__Input data__:

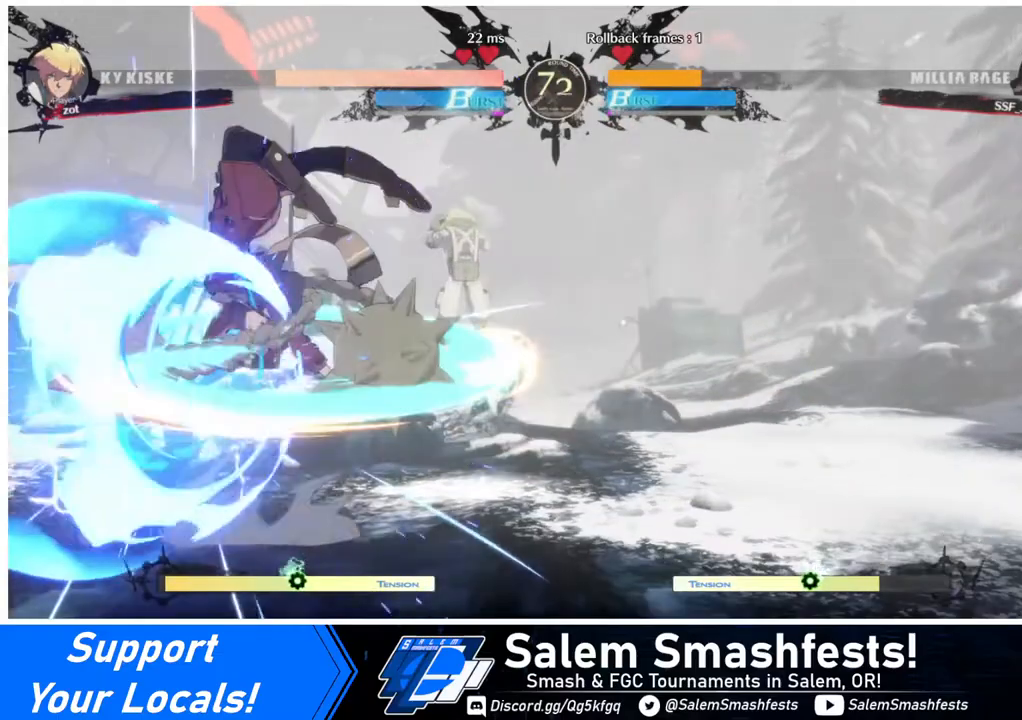
{"buttons": [], "events": [[80, "L1", "down"], [160, "L1", "up"], [280, "R1", "down"], [440, "R1", "up"]]}
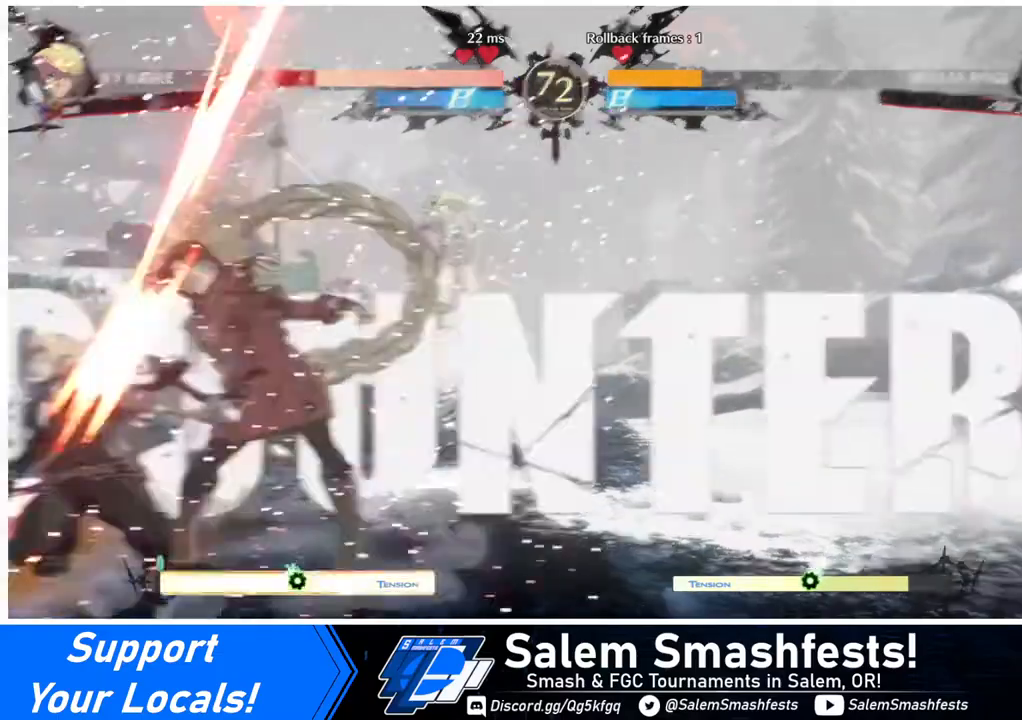
{"buttons": ["CROSS", "DPAD_RIGHT"], "events": [[400, "DPAD_DOWN", "down"], [440, "DPAD_RIGHT", "down"], [480, "CROSS", "down"], [520, "DPAD_DOWN", "up"]]}
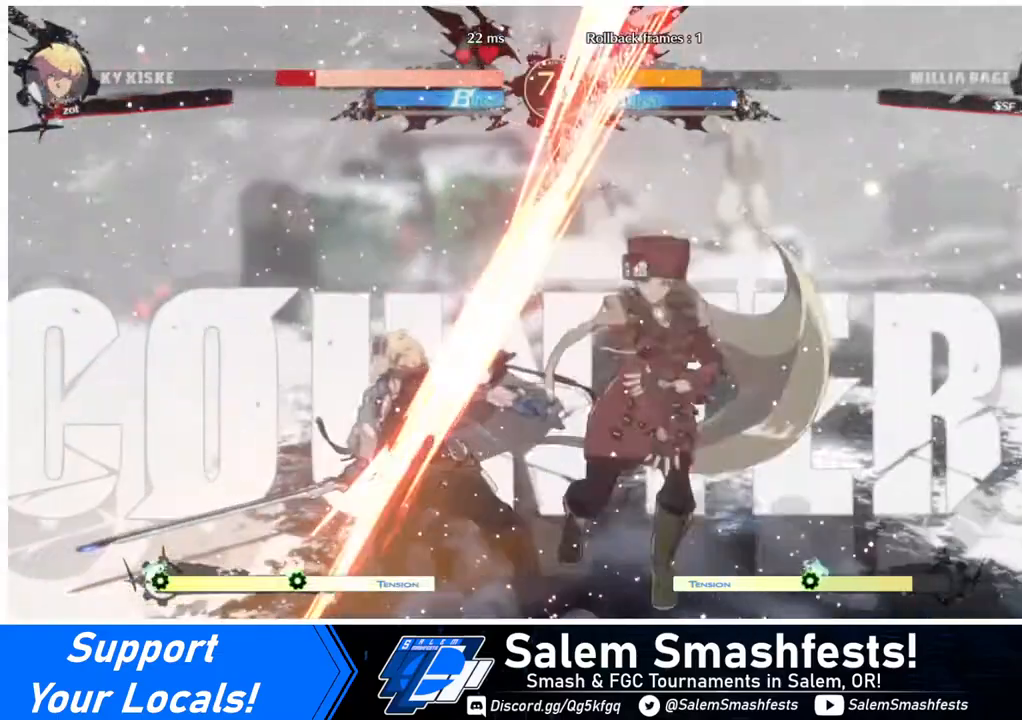
{"buttons": [], "events": [[40, "CROSS", "up"], [80, "DPAD_RIGHT", "up"]]}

__Exercise details__:
In your transcription of the listing above, match each line exactly and include no pictures.

__Output for this exercise__:
{"buttons": [], "events": [[80, "L1", "down"], [160, "L1", "up"], [280, "R1", "down"], [440, "R1", "up"]]}
{"buttons": ["CROSS", "DPAD_RIGHT"], "events": [[400, "DPAD_DOWN", "down"], [440, "DPAD_RIGHT", "down"], [480, "CROSS", "down"], [520, "DPAD_DOWN", "up"]]}
{"buttons": [], "events": [[40, "CROSS", "up"], [80, "DPAD_RIGHT", "up"]]}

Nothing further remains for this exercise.